**Data for this exercise:**
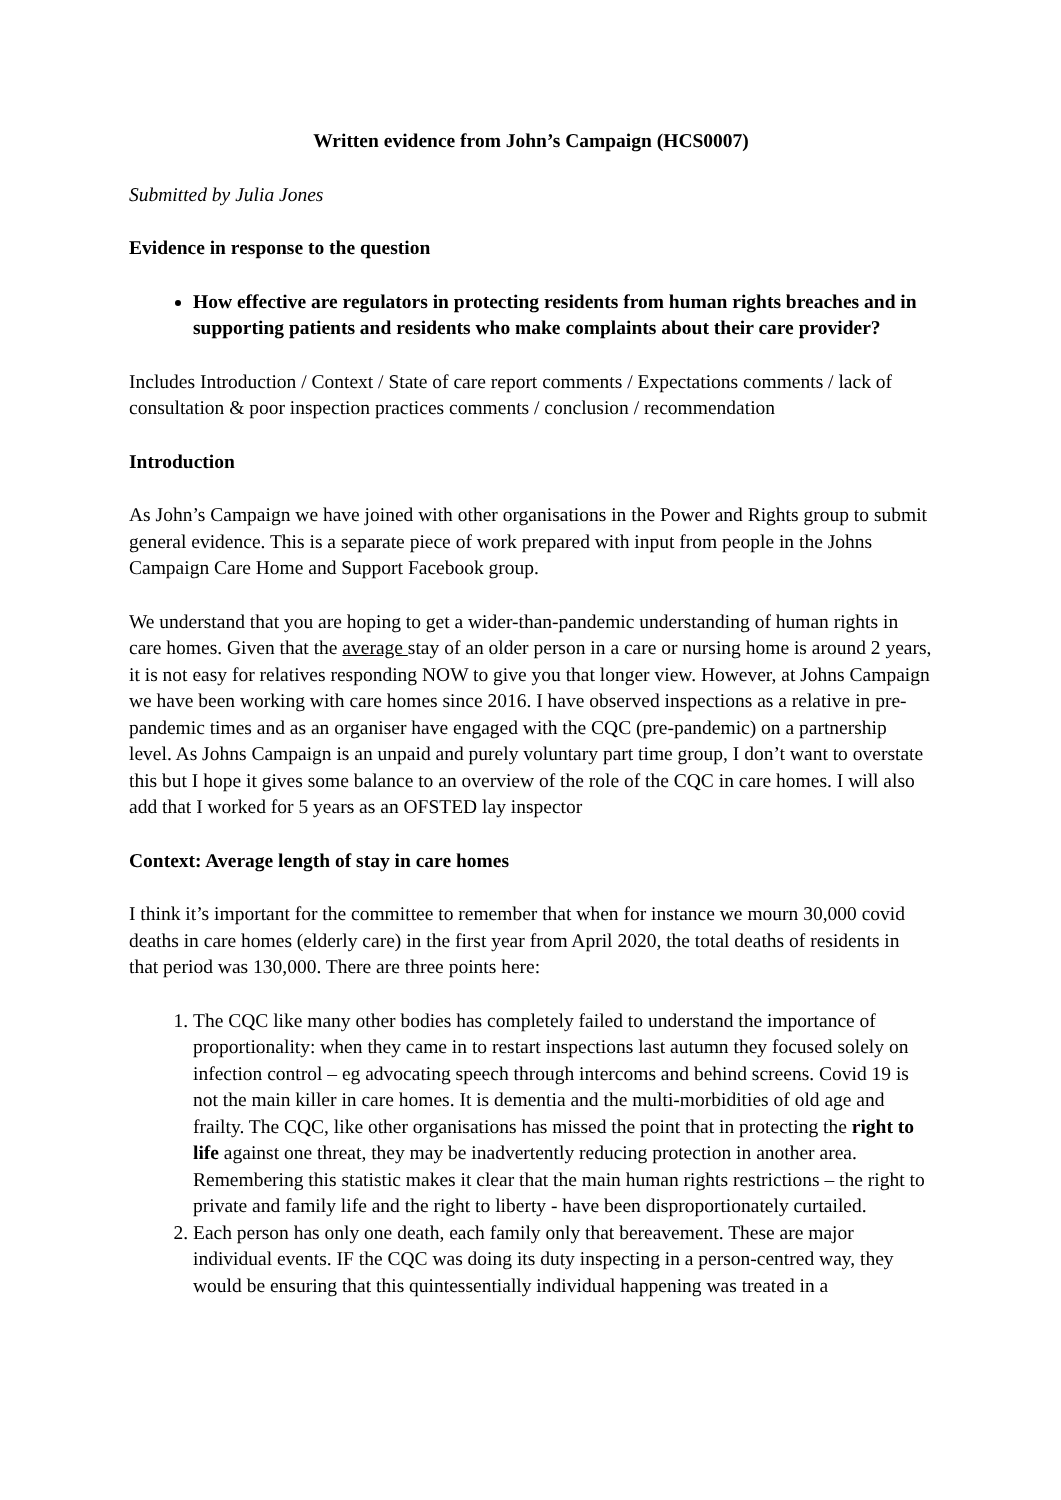Written evidence from John’s Campaign (HCS0007)
Submitted by Julia Jones
Evidence in response to the question
How effective are regulators in protecting residents from human rights breaches and in supporting patients and residents who make complaints about their care provider?
Includes Introduction / Context / State of care report comments / Expectations comments / lack of consultation & poor inspection practices comments / conclusion / recommendation
Introduction
As John’s Campaign we have joined with other organisations in the Power and Rights group to submit general evidence. This is a separate piece of work prepared with input from people in the Johns Campaign Care Home and Support Facebook group.
We understand that you are hoping to get a wider-than-pandemic understanding of human rights in care homes. Given that the average stay of an older person in a care or nursing home is around 2 years, it is not easy for relatives responding NOW to give you that longer view. However, at Johns Campaign we have been working with care homes since 2016. I have observed inspections as a relative in pre-pandemic times and as an organiser have engaged with the CQC (pre-pandemic) on a partnership level. As Johns Campaign is an unpaid and purely voluntary part time group, I don’t want to overstate this but I hope it gives some balance to an overview of the role of the CQC in care homes. I will also add that I worked for 5 years as an OFSTED lay inspector
Context: Average length of stay in care homes
I think it’s important for the committee to remember that when for instance we mourn 30,000 covid deaths in care homes (elderly care) in the first year from April 2020, the total deaths of residents in that period was 130,000. There are three points here:
1. The CQC like many other bodies has completely failed to understand the importance of proportionality: when they came in to restart inspections last autumn they focused solely on infection control – eg advocating speech through intercoms and behind screens. Covid 19 is not the main killer in care homes. It is dementia and the multi-morbidities of old age and frailty. The CQC, like other organisations has missed the point that in protecting the right to life against one threat, they may be inadvertently reducing protection in another area. Remembering this statistic makes it clear that the main human rights restrictions – the right to private and family life and the right to liberty - have been disproportionately curtailed.
2. Each person has only one death, each family only that bereavement. These are major individual events. IF the CQC was doing its duty inspecting in a person-centred way, they would be ensuring that this quintessentially individual happening was treated in a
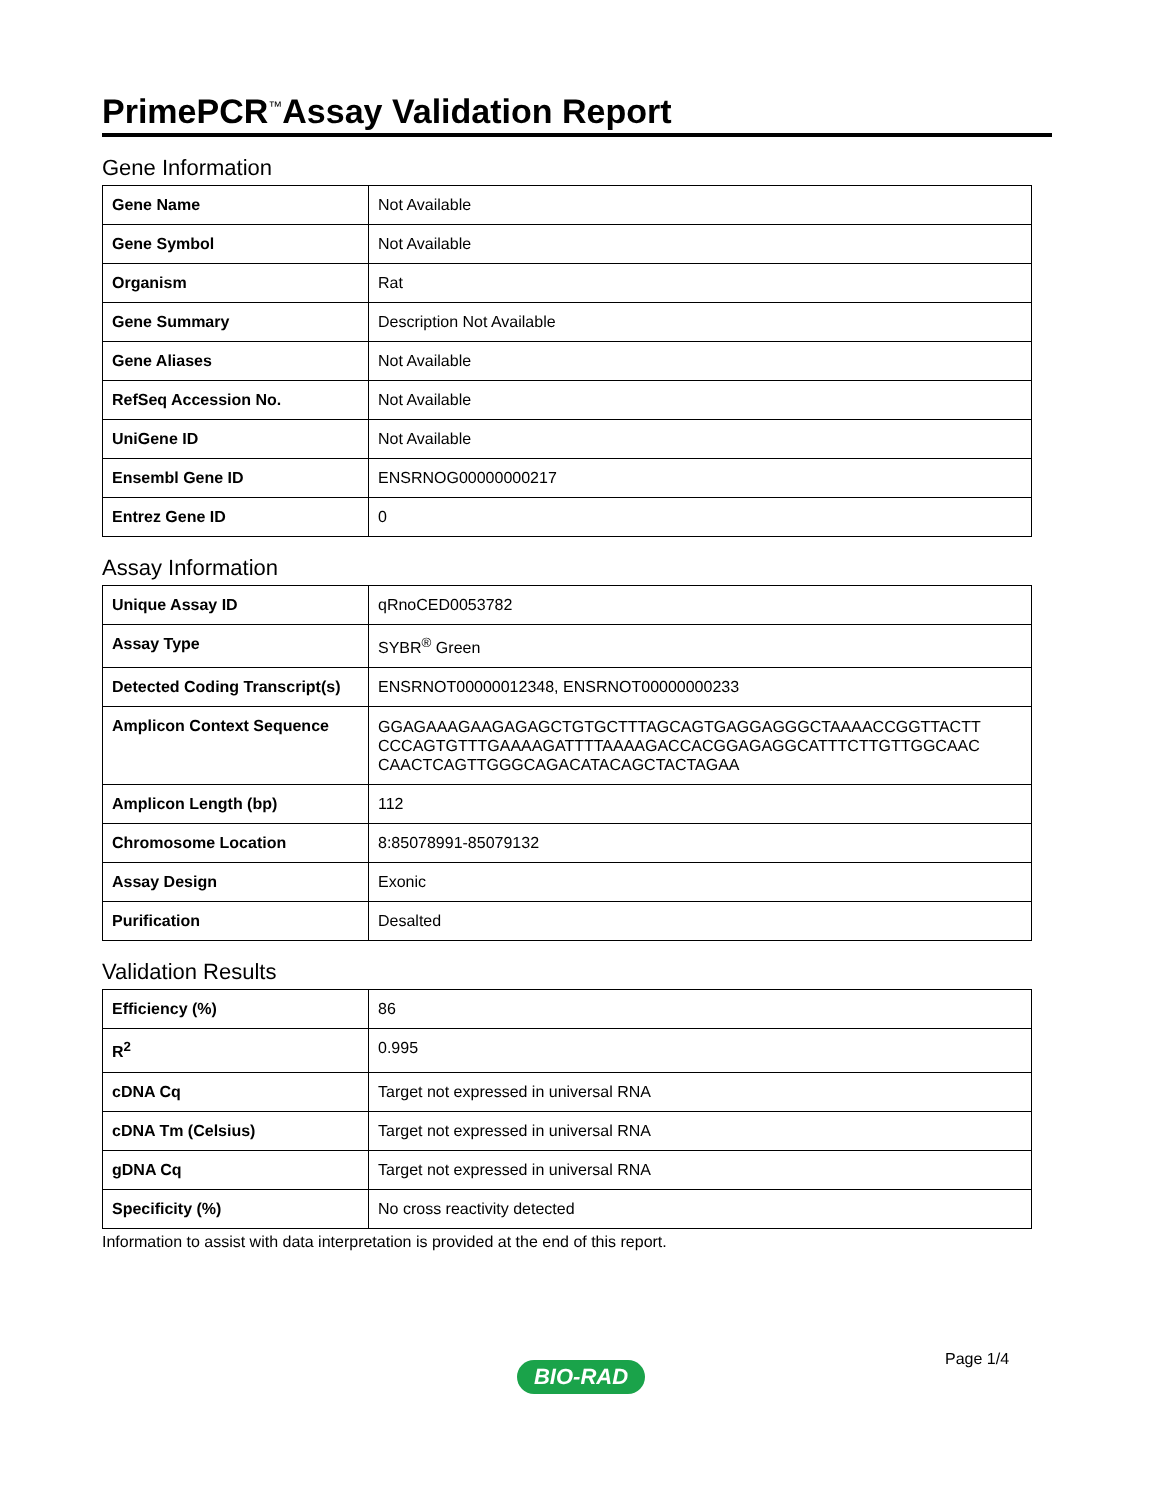PrimePCR<sup>™</sup>Assay Validation Report
Gene Information
| Gene Name | Not Available |
| Gene Symbol | Not Available |
| Organism | Rat |
| Gene Summary | Description Not Available |
| Gene Aliases | Not Available |
| RefSeq Accession No. | Not Available |
| UniGene ID | Not Available |
| Ensembl Gene ID | ENSRNOG00000000217 |
| Entrez Gene ID | 0 |
Assay Information
| Unique Assay ID | qRnoCED0053782 |
| Assay Type | SYBR<sup>®</sup> Green |
| Detected Coding Transcript(s) | ENSRNOT00000012348, ENSRNOT00000000233 |
| Amplicon Context Sequence | GGAGAAAGAAGAGAGCTGTGCTTTAGCAGTGAGGAGGGCTAAAACCGGTTACTT CCCAGTGTTTGAAAAGATTTTAAAAGACCACGGAGAGGCATTTCTTGTTGGCAAC CAACTCAGTTGGGCAGACATACAGCTACTAGAA |
| Amplicon Length (bp) | 112 |
| Chromosome Location | 8:85078991-85079132 |
| Assay Design | Exonic |
| Purification | Desalted |
Validation Results
| Efficiency (%) | 86 |
| R<sup>2</sup> | 0.995 |
| cDNA Cq | Target not expressed in universal RNA |
| cDNA Tm (Celsius) | Target not expressed in universal RNA |
| gDNA Cq | Target not expressed in universal RNA |
| Specificity (%) | No cross reactivity detected |
Information to assist with data interpretation is provided at the end of this report.
Page 1/4
BIO-RAD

**Work request:** Wherever a picture appears in the listing above, drop it, and restate the rest exactly.

**Exercise solution:**
Written evidence from John’s Campaign (HCS0007)
Submitted by Julia Jones
Evidence in response to the question
How effective are regulators in protecting residents from human rights breaches and in supporting patients and residents who make complaints about their care provider?
Includes Introduction / Context / State of care report comments / Expectations comments / lack of consultation & poor inspection practices comments / conclusion / recommendation
Introduction
As John’s Campaign we have joined with other organisations in the Power and Rights group to submit general evidence. This is a separate piece of work prepared with input from people in the Johns Campaign Care Home and Support Facebook group.
We understand that you are hoping to get a wider-than-pandemic understanding of human rights in care homes. Given that the average stay of an older person in a care or nursing home is around 2 years, it is not easy for relatives responding NOW to give you that longer view. However, at Johns Campaign we have been working with care homes since 2016. I have observed inspections as a relative in pre-pandemic times and as an organiser have engaged with the CQC (pre-pandemic) on a partnership level. As Johns Campaign is an unpaid and purely voluntary part time group, I don’t want to overstate this but I hope it gives some balance to an overview of the role of the CQC in care homes. I will also add that I worked for 5 years as an OFSTED lay inspector
Context: Average length of stay in care homes
I think it’s important for the committee to remember that when for instance we mourn 30,000 covid deaths in care homes (elderly care) in the first year from April 2020, the total deaths of residents in that period was 130,000. There are three points here:
1. The CQC like many other bodies has completely failed to understand the importance of proportionality: when they came in to restart inspections last autumn they focused solely on infection control – eg advocating speech through intercoms and behind screens. Covid 19 is not the main killer in care homes. It is dementia and the multi-morbidities of old age and frailty. The CQC, like other organisations has missed the point that in protecting the right to life against one threat, they may be inadvertently reducing protection in another area. Remembering this statistic makes it clear that the main human rights restrictions – the right to private and family life and the right to liberty - have been disproportionately curtailed.
2. Each person has only one death, each family only that bereavement. These are major individual events. IF the CQC was doing its duty inspecting in a person-centred way, they would be ensuring that this quintessentially individual happening was treated in a
PrimePCR<sup>™</sup>Assay Validation Report
Gene Information
| Gene Name | Not Available |
| Gene Symbol | Not Available |
| Organism | Rat |
| Gene Summary | Description Not Available |
| Gene Aliases | Not Available |
| RefSeq Accession No. | Not Available |
| UniGene ID | Not Available |
| Ensembl Gene ID | ENSRNOG00000000217 |
| Entrez Gene ID | 0 |
Assay Information
| Unique Assay ID | qRnoCED0053782 |
| Assay Type | SYBR<sup>®</sup> Green |
| Detected Coding Transcript(s) | ENSRNOT00000012348, ENSRNOT00000000233 |
| Amplicon Context Sequence | GGAGAAAGAAGAGAGCTGTGCTTTAGCAGTGAGGAGGGCTAAAACCGGTTACTT CCCAGTGTTTGAAAAGATTTTAAAAGACCACGGAGAGGCATTTCTTGTTGGCAAC CAACTCAGTTGGGCAGACATACAGCTACTAGAA |
| Amplicon Length (bp) | 112 |
| Chromosome Location | 8:85078991-85079132 |
| Assay Design | Exonic |
| Purification | Desalted |
Validation Results
| Efficiency (%) | 86 |
| R<sup>2</sup> | 0.995 |
| cDNA Cq | Target not expressed in universal RNA |
| cDNA Tm (Celsius) | Target not expressed in universal RNA |
| gDNA Cq | Target not expressed in universal RNA |
| Specificity (%) | No cross reactivity detected |
Information to assist with data interpretation is provided at the end of this report.
Page 1/4
BIO-RAD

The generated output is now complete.